Provider Exclusion Monitoring
MCOs must have appropriate health information systems and abide by data, information and documentation reporting requirements. 42 CFR Parts 438.242 and 438.604; MCOs and their subcontractors must keep records for at least 10 years. 42 CFR Part 438.3(u); MCO subcontractor relationships and delegation obligations are delineated, including agreements by others to comply with all applicable Medicaid laws, regulations, guidance and contract provisions. 42 CFR Part 438.230.
We are obligated to verify the eligibility of our Third Parties for their participation in the Medi-Cal Program. In accordance with state and federal regulations, our PIU team assesses eligibility no less than monthly. This is performed with a ThirdParty vendor that checks an inventory of our providers against several sources (e.g. List of Suspended and Ineligible Providers, U.S. Department of Health and Human Services, Office of Inspector General, System of Award Management, SSA Death Master file, and more).
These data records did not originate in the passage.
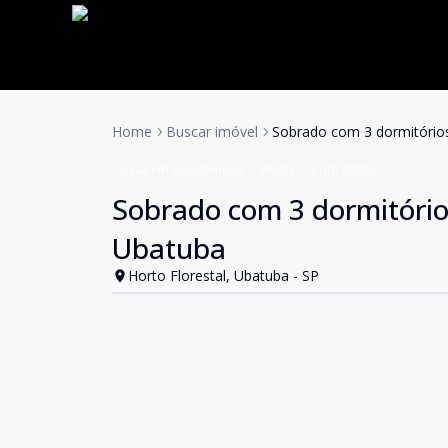
Home
Buscar imóvel
Sobrado com 3 dormitórios
Casa em Condomínio
Venda
Cód:
20382
Sobrado com 3 dormitório
Ubatuba
Horto Florestal, Ubatuba - SP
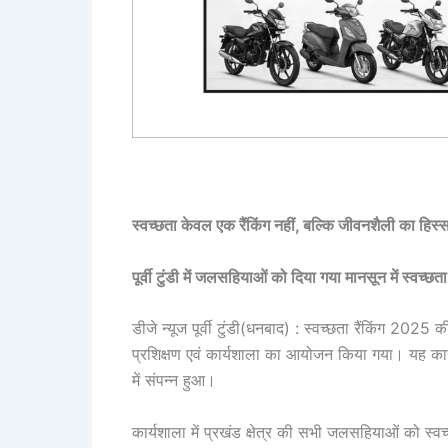
स्वच्छता केवल एक रैंकिंग नहीं, बल्कि जीवनशैली का हिस्सा 
पूर्वी टुंडी में जलसहियाओं को दिया गया मानसून में स्वच्छ
डीजे न्यूज पूर्वी टुंडी(धनबाद) : स्वच्छता रैंकिंग 2025
प्रशिक्षण एवं कार्यशाला का आयोजन किया गया। यह कार्
में संपन्न हुआ।
कार्यशाला में प्रखंड क्षेत्र की सभी जलसहियाओं को स्वच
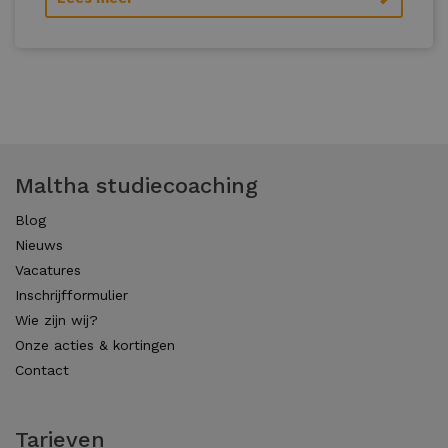
Maltha studiecoaching
Blog
Nieuws
Vacatures
Inschrijfformulier
Wie zijn wij?
Onze acties & kortingen
Contact
Tarieven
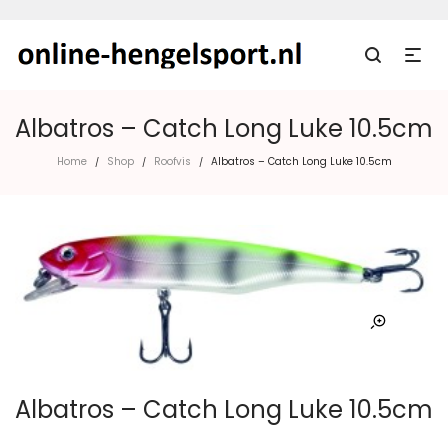
Albatros – Catch Long Luke 10.5cm
Home
Shop
Roofvis
Albatros – Catch Long Luke 10.5cm
/
/
/
Albatros – Catch Long Luke 10.5cm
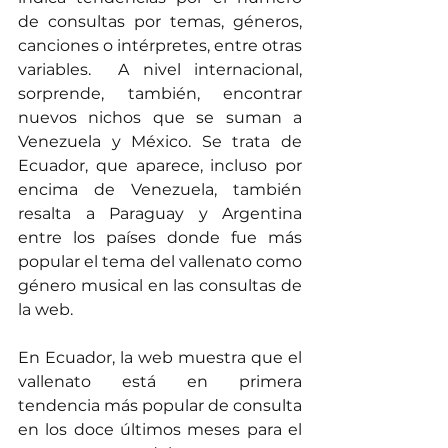
de consultas por temas, géneros, 
canciones o intérpretes, entre otras 
variables.  A nivel internacional, 
sorprende, también, encontrar 
nuevos nichos que se suman a 
Venezuela y México. Se trata de 
Ecuador, que aparece, incluso por 
encima de Venezuela, también 
resalta a Paraguay y Argentina 
entre los países donde fue más 
popular el tema del vallenato como 
género musical en las consultas de 
la web. 
En Ecuador, la web muestra que el 
vallenato está en primera 
tendencia más popular de consulta 
en los doce últimos meses para el 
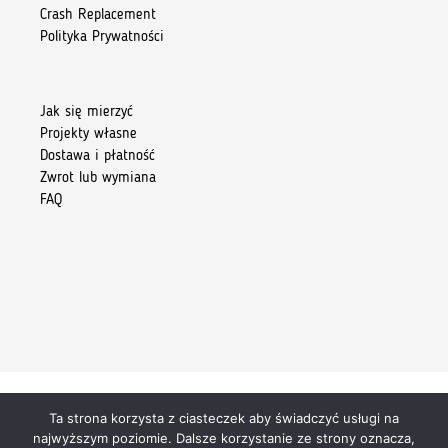
Crash Replacement
Polityka Prywatności
Jak się mierzyć
Projekty własne
Dostawa i płatność
Zwrot lub wymiana
FAQ
Ta strona korzysta z ciasteczek aby świadczyć usługi na
Copyright 2026 © Kiore Tomasz Skoczylas
najwyższym poziomie. Dalsze korzystanie ze strony oznacza,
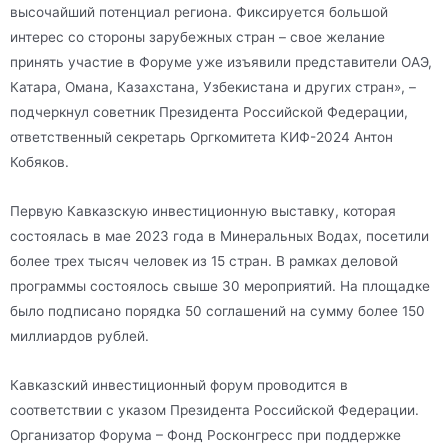
высочайший потенциал региона. Фиксируется большой
интерес со стороны зарубежных стран – свое желание
принять участие в Форуме уже изъявили представители ОАЭ,
Катара, Омана, Казахстана, Узбекистана и других стран», –
подчеркнул советник Президента Российской Федерации,
ответственный секретарь Оргкомитета КИФ-2024 Антон
Кобяков.
Первую Кавказскую инвестиционную выставку, которая
состоялась в мае 2023 года в Минеральных Водах, посетили
более трех тысяч человек из 15 стран. В рамках деловой
программы состоялось свыше 30 мероприятий. На площадке
было подписано порядка 50 соглашений на сумму более 150
миллиардов рублей.
Кавказский инвестиционный форум проводится в
соответствии с указом Президента Российской Федерации.
Организатор Форума – Фонд Росконгресс при поддержке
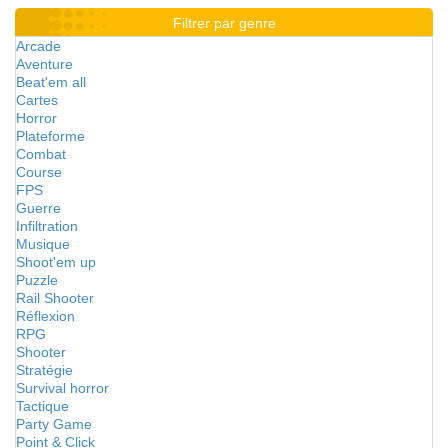
Filtrer par genre
Arcade
Aventure
Beat'em all
Cartes
Horror
Plateforme
Combat
Course
FPS
Guerre
Infiltration
Musique
Shoot'em up
Puzzle
Rail Shooter
Réflexion
RPG
Shooter
Stratégie
Survival horror
Tactique
Party Game
Point & Click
In addition to the monthly monitoring, exclusion checks are completed throughout the month ahead of a new Letter of Agreement 1 (LOA) being established with an out of network provider. PIU received 85 requests during this reporting period. Zero (0) restrictions were found. 1Compliance -
Audit & Oversight (A&O)
Risk Assessment Purpose
Imagine buying a used car. You want to know all you can about it – will it pass emissions? Has it been in an accident? Has regular maintenance been performed? Do all the functions work as they should? You want to check those things out as thoroughly as possible BEFORE making your purchase. And then, once you have the car, you want to make sure it stays in top working condition, so you perform regular checks (fluid levels, tire pressures) and make sure to go in for a check-up if something goes wrong (like the engine light coming on).
The concept of car buying, and maintenance is a useful comparison to Compliance Risk Assessments. A Risk Assessment may be conducted prior to engaging with a Third-Party entity (an example of “inherent risk”), on a regular basis once they are engaged, or when an event occurs with them or with internal operations that requires additional attention (this event-based scenario is known as “incident risk”).
To perform a Risk Assessment, the Compliance Division reviews a variety of documentation for the entity or area being assessed. This documentation may include contracts, policies, incident reports (e.g., compliance reports, investigation outcomes, audit and monitoring results, operational performance reports). Compliance compares this documentation to regulatory requirements, HPSJ standards, and other pertinent guidelines (for example, National Committee for Quality Assurance (NCQA) accreditation standards) to evaluate potential risks and ensure alignment with the regulations and guidelines.
Once these initial reviews are complete, the entity or area is assigned a risk level (High, Moderate, Low). These risk level assignments then result in an outline of all evaluations based on risk level: also known as the Risk Matrix.